Ronan’s hand rested on the table near mine, not touching but close enough that the heat bled across the wood. The recovered canvases lay covered on a side table, evidence too volatile to display openly. The elders spoke in turns—border security, supply lines, accusations of internal weakness. Then the oldest, a grizzled beta named Harlan, fixed his rheumy eyes on me.
“The omega’s paintings have surfaced at every breach point. Explain yourself, girl. Are you feeding information to Crescent Vale? Or is this some twisted infatuation distracting our Alpha from his duty?”
The room tensed. Ronan’s presence beside me surged, dominance flaring like a physical wave that made several wolves shift uncomfortably. “She answers to no one but me,” he growled, the words carrying unmistakable warning. “The paintings were stolen. Private. This is sabotage, not confession.”
But Harlan pressed. “Private? Then why do they show such… intimacy? We’ve all seen the latest one. Shadows entwined. A hand at a throat. If the Alpha is compromised by personal obsession, the pack suffers.”

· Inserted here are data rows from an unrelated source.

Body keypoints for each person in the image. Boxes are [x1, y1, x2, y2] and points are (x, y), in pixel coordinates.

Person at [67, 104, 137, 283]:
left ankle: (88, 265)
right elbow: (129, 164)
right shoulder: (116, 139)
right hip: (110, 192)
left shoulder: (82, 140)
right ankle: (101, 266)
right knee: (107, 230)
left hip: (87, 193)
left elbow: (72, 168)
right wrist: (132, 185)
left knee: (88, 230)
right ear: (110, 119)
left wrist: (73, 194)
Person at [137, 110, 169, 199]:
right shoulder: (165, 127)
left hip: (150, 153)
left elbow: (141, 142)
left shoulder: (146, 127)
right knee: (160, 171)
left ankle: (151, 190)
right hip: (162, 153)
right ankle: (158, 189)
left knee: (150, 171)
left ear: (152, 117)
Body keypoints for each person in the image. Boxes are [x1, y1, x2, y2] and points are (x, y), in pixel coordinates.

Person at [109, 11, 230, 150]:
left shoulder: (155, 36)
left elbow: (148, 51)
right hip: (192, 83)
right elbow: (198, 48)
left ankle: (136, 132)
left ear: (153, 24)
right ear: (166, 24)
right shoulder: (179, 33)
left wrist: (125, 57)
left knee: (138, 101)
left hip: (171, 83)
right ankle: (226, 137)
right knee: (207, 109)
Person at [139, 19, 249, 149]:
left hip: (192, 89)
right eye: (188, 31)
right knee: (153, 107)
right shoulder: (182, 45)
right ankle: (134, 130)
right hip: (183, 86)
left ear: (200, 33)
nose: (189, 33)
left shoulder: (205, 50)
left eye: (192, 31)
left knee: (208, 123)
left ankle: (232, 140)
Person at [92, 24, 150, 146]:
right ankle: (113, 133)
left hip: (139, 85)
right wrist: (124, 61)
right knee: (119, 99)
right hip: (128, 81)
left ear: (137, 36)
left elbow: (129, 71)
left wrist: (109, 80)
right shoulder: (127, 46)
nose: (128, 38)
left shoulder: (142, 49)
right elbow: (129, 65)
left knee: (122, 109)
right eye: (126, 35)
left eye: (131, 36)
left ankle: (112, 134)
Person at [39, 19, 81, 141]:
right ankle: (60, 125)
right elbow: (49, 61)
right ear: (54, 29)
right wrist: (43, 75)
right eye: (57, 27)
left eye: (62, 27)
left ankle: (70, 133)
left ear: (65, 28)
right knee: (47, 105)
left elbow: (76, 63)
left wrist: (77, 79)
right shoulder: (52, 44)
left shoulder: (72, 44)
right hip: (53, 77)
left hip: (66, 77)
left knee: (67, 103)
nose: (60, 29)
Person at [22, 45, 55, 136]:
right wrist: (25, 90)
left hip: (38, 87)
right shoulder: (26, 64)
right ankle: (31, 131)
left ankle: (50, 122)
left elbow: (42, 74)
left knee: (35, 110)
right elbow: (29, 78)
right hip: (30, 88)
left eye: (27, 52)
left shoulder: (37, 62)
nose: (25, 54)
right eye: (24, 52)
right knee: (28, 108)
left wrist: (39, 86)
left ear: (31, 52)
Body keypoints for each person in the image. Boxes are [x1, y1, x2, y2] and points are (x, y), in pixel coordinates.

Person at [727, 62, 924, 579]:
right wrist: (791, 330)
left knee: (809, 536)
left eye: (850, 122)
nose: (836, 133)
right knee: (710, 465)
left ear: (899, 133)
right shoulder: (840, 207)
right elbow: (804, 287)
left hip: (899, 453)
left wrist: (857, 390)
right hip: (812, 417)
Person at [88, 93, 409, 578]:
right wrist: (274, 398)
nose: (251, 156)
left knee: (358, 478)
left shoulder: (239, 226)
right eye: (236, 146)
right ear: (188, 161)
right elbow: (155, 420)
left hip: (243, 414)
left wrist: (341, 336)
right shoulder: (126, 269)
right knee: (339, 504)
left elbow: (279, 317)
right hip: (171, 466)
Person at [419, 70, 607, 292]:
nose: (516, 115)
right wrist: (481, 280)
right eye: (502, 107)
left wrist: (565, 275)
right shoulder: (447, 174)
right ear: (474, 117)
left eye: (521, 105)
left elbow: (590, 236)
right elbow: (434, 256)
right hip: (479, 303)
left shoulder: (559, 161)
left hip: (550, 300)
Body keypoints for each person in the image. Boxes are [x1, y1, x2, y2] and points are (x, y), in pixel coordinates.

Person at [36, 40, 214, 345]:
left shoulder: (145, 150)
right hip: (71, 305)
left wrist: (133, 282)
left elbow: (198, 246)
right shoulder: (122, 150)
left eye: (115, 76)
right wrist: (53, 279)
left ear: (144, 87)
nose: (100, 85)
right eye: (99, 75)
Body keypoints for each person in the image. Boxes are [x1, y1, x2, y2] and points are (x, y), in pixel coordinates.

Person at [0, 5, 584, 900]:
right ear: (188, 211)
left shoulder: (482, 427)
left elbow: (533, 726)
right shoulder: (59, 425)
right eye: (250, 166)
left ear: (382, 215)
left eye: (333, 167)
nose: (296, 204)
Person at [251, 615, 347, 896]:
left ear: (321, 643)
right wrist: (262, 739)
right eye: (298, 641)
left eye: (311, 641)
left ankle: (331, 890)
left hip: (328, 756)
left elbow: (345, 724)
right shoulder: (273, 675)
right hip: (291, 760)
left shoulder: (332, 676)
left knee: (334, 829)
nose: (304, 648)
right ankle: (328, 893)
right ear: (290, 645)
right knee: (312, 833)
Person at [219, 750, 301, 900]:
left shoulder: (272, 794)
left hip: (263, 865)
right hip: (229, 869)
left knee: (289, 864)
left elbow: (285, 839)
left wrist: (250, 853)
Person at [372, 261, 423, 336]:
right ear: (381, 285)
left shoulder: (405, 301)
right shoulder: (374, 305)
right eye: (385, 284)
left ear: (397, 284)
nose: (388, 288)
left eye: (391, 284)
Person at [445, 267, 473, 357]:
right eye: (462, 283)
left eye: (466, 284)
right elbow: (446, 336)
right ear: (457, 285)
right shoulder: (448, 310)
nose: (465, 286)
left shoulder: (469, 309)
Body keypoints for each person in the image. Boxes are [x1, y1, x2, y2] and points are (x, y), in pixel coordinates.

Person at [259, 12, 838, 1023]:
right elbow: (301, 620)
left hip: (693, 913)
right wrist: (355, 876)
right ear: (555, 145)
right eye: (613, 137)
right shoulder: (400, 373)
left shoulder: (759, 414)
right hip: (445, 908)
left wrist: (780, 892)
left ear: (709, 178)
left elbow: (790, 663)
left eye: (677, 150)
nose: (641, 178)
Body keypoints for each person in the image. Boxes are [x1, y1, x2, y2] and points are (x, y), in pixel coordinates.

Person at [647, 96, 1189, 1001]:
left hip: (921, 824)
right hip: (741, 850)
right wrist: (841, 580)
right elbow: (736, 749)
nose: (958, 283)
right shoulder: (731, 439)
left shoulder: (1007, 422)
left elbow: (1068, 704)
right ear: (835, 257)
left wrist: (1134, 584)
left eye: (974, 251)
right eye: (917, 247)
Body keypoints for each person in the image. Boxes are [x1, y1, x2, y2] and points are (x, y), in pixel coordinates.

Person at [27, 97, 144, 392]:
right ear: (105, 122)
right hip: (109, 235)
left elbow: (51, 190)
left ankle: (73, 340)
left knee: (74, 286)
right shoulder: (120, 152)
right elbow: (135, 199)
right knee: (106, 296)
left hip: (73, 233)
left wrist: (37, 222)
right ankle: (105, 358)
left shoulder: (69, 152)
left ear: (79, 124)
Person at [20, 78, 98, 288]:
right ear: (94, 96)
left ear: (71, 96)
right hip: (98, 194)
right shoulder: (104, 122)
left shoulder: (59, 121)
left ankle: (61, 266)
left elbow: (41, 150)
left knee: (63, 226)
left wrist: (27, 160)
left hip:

Whispers erupted. My face burned. I wanted to sink through the floor, to deny everything, but denial felt like another lie. Ronan’s hand finally moved—subtly, under the table—his fingers brushing the back of mine in a brief, grounding touch. Not for the room. For me. The contact steadied my racing heart even as it ignited the forbidden spark anew.
Before I could speak, the chamber doors burst open. An enforcer staggered in, bleeding from a gash on his arm. “Alpha! Garrick’s been sighted. He’s not alone—three Crescent Vale scouts with him. They left another message at the southern ridge. A canvas… and a lock of hair. Dark curls. Smells like the omega.”
Dark curls. Like mine.
The room exploded into chaos. Ronan rose, chair scraping back, his full Alpha presence commanding silence even as fury rolled off him in waves. His eyes met mine, storm-gray now black with protective rage and something deeper, more possessive. The touch under the table had been a promise. This new threat was a declaration of war.
“Session ended,” he barked. “All available enforcers to the southern ridge. Sienna stays with me.”
But as wolves mobilized, a side door creaked. Mia slipped in unexpectedly, face ashen, holding a small, blood-stained envelope. “I found this at the clinic. Addressed to Sienna. Inside… it’s a sketch. One I recognize from your old notebook. It shows Dad’s study… and the two of you. Alone. With the door locked.”
Her voice cracked on the last word. Eyes—hers, the elders’, Ronan’s—turned to me with varying degrees of shock, suspicion, and in Ronan’s case, a dark hunger that mirrored my own terror and desperation.
The lock of hair, the new canvas, Mia’s discovery. The threads of betrayal were tightening into a noose.
And somewhere beyond the hall, Garrick and the rivals waited, ready to pull it taut.
Ronan’s hand closed fully over mine now, hidden from view but iron-strong. “No one touches her,” he said, voice low and lethal. But his thumb traced one slow, deliberate line across my knuckles—a silent message that this obsession, once exposed, would not be denied.
The southern ridge howled in the distance, a challenge that promised blood before nightfall.